Healthcare Medical Association: There are too few thousand doctors in public health

The chairman of the association, Tuija Rajaniemi, says that public health care in Finland would need more resources in order to get more doctors there.

Medical Association According to him, about a thousand doctors work too little in Finnish public health care. A recent memorandum from the union states that there is a shortfall of 300 full-time doctors in public primary health care and 600 in specialist care. In total, this would mean the need for about 1,050 doctors.

The figures are based on surveys sent by the association to employers about vacant medical positions in Finland.

As a solution to the doctor shortage, it has been proposed that more doctors be trained in Finland than at present. However, the association states that the increase in training in the sector will not be reflected in the labor market until a delay of six years at the earliest.

The graduation of a specialist is still much later, on average 14–15 years after starting studies.

According to the association, the number of doctors has also been growing throughout the 21st century. In 2018, there were more than 21,000 doctors of working age in Finland. The number has increased by about a third since the turn of the millennium, or 5,000 doctors.

Medical Association chairman Tuula Rajaniemi According to him, Finland would need other means than increasing the amount of training in order to address the acute shortage of doctors.

“Currently, there are too few posts in primary care in relation to the amount of work. In addition, the work on the public side should be more attractive so that doctors are committed, ”says Rajaniemi.

“For example, support staff, such as secretaries,” should be made available to the public side more than at present. The work should also be flexible.

Rajaniemi according to it, better job flexibility draws doctors from the public to the private. For example, the private sector has more influence on working hours and own patient numbers.

The level of salaries of doctors is not, in his view, a key issue in the attractiveness of private health care.

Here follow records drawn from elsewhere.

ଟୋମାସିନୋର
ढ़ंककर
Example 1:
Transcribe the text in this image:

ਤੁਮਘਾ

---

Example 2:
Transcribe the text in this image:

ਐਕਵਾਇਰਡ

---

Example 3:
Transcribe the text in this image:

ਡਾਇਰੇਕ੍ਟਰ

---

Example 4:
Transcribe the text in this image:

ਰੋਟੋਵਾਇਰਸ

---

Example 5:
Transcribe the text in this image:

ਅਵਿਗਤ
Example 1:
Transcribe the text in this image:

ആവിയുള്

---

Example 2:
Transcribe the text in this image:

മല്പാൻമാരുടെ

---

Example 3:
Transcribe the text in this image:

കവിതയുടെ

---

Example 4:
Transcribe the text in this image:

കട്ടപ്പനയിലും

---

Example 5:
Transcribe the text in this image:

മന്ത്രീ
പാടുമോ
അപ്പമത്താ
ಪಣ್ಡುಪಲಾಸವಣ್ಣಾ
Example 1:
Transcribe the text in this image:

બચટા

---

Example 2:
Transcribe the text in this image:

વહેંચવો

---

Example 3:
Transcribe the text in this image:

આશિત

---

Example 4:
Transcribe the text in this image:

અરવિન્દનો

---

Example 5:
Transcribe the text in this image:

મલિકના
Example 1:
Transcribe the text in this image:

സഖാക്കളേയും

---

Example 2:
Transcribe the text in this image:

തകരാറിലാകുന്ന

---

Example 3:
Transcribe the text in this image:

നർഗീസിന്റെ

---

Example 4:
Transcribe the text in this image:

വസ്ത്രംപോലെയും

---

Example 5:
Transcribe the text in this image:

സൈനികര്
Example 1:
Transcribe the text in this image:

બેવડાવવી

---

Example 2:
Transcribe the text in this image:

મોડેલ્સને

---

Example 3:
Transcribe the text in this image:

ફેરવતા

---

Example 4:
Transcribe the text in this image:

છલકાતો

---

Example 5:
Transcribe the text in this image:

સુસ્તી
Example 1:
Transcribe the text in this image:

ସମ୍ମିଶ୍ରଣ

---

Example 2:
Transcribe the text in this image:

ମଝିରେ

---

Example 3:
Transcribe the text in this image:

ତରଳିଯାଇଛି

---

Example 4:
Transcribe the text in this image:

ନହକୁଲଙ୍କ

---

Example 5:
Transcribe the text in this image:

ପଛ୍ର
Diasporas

“I have not received such a message that lower salaries would push doctors out of primary health care, for example,” says Rajaniemi.

“Personally, I see that if there are things well and enough people in primary care to do the work, the pull out of it isn’t that hard.”

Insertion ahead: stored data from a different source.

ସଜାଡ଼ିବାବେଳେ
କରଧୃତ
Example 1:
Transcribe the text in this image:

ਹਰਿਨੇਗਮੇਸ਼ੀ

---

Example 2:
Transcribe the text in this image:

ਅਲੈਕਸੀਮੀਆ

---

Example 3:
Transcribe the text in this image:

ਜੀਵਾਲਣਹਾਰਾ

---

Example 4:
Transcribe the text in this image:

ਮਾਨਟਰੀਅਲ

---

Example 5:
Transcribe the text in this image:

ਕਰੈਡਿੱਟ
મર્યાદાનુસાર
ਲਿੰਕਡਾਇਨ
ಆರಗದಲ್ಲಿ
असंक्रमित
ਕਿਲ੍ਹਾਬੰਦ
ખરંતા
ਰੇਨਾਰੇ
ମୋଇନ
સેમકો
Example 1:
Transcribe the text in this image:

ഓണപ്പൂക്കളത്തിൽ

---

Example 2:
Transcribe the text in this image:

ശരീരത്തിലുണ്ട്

In part, the shortage of doctors in public health is a geographical problem. For example, some small communities find it difficult to attract highly educated people.

“It is generally quite difficult for remote areas in Finland to get an academically educated population,” Rajaniemi said.

“On the other hand, even in big cities, there is a shortage of primary care physicians. Then again, in smaller neighborhoods, there may not be a shortage at all. I can’t say exactly why this is. I would think it is a matter of satisfaction with working conditions, the amount of work and management. ”

To the doctor’s deficit attention has also been paid to the prime minister Sanna Marinin (sd) in the government program. According to the program, the goal of people having faster access to care can be achieved by adding about 1,000 doctors to primary health care.

However, the government points out that the implementation of the increase will require “sote centers to be more attractive jobs throughout the country”.

According to the Medical Association, no resources have been allocated for the addition of a thousand doctors. Chairman Rajaniemi states that more resources, ie money, would be needed for both education and health care if more doctors were to be trained.

“First, there must be posts for trained doctors. Very few of them have been established in Finland recently, ”says Rajaniemi.

“If we talk about the need for more doctors, we have to consider whether Finland is ready to invest more than nine per cent of the gross domestic product (GDP) in health care.”

Health jAccording to statistics from the Finnish Institute of Welfare, Finland and Iceland are the only Nordic countries where health care expenditure is less than one tenth of GDP. The information is from 2018.

According to Rajaniemi, medical training in general should be considered in relation to future needs.

“The discussion should focus on what the need for doctors is in the longer term. If the amount of training is increased, there must be sufficient resources for training. With the current resources, it is not possible to increase training places, ”says Rajaniemi.